The FSA is consulting on changes to adviser charging rules to ensure advisers do not receive “kick-back” payments for referring clients to discretionary fund managers after 31 December.
The regulator says under the RDR, advisers should only be paid for the personal recommendations and related services they provide to their clients through the charge agreed with their client. They should not be remunerated by discretionary investment managers.
The FSA has set out its expectations on DFM payment to advisers as part of its quarterly consultation paper published today.
The FSA says: “Payments from discretionary investment managers, or the provision of non-monetary benefits have the potential to bias advisers towards discretionary services and, if payments vary between discretionary investment managers, to bias advisers towards recommending discretionary services that pay the highest amounts.”

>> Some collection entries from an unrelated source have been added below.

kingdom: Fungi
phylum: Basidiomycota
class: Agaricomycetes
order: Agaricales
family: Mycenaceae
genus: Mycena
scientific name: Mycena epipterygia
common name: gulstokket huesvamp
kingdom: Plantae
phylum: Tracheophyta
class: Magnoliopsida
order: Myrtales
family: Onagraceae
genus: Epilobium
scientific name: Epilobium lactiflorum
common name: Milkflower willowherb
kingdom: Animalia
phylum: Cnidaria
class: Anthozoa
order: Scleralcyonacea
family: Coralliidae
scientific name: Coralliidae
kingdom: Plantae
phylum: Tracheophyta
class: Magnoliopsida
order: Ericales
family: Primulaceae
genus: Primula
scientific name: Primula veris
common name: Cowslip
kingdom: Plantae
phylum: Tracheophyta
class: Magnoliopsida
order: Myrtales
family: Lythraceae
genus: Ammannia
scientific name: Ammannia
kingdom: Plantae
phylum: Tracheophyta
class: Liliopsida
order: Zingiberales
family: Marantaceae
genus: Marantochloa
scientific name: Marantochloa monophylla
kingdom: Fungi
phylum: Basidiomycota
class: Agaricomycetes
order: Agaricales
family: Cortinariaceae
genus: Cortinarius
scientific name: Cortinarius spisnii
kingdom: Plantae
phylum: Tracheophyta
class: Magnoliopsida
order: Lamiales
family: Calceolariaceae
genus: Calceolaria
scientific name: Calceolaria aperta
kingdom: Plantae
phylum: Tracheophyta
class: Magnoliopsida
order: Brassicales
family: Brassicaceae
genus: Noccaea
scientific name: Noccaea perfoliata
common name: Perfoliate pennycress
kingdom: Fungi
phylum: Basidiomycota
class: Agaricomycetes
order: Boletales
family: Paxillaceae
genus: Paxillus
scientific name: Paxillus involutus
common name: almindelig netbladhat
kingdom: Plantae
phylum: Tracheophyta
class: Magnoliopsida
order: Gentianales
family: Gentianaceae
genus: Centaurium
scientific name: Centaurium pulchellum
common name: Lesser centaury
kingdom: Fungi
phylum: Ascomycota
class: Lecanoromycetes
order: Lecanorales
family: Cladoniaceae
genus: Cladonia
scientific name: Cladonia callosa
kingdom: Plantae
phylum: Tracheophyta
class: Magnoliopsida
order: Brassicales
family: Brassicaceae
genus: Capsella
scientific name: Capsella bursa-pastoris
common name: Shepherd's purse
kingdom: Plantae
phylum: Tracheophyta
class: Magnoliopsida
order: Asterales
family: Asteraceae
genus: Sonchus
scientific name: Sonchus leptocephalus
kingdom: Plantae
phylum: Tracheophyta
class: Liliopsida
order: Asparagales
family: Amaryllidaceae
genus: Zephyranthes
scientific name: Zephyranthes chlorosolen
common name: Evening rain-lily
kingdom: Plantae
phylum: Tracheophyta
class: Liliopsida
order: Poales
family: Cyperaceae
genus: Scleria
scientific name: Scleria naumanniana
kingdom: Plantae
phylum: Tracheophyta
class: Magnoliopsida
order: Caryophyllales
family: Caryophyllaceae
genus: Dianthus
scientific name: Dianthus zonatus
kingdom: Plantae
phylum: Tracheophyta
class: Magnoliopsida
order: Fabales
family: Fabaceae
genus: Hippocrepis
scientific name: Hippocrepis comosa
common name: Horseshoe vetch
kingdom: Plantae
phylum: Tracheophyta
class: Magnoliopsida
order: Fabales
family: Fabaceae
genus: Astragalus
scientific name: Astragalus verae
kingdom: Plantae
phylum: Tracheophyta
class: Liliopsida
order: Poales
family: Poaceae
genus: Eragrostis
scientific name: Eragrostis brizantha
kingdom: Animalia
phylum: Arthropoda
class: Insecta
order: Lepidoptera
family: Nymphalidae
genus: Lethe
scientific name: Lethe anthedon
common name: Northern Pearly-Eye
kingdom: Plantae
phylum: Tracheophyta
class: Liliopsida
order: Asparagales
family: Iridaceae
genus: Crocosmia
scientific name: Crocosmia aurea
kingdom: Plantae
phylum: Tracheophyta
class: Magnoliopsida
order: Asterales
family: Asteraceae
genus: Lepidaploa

The regulator is planning to impose a ban on payments from DFMs to advisers where the adviser has referred a client to a DFM and also provided the client with a personal recommendation on a retail investment product.
If there are occasions where the adviser recommends a client to a DFM and maintains on ongoing relationship with the client, but never provides a personal recommendation to that client, the FSA says the adviser firm would be able to receive a referral fee from the DFM. However it is also consulting on whether the payment ban should extend to those firms as well.
At this stage the ban is only being applied to referrals set up after 31 December.
The FSA says its preference is to treat existing referral arrangements in the same way as trail commission, where payments can continue on business set up before the RDR deadline where there are no changes to the product.
The FSA says: “As with trail commission, our preference is adviser firms receive no additional remuneration post-RDR for recommending that a client invests more money through their discretionary-managed portfolio. The adviser firm could continue to be paid by the discretionary investment manager for the investment amount resulting from a pre-RDR referral.
“We are considering consulting separately on transitional arrangements for existing referral payment arrangements, including the possibility of carrying out a cost benefit analysis on our proposed approach. In considering an appropriate timescale for making rules for transitional arrangements, we will take into account the time required for firms to make the necessary system changes.”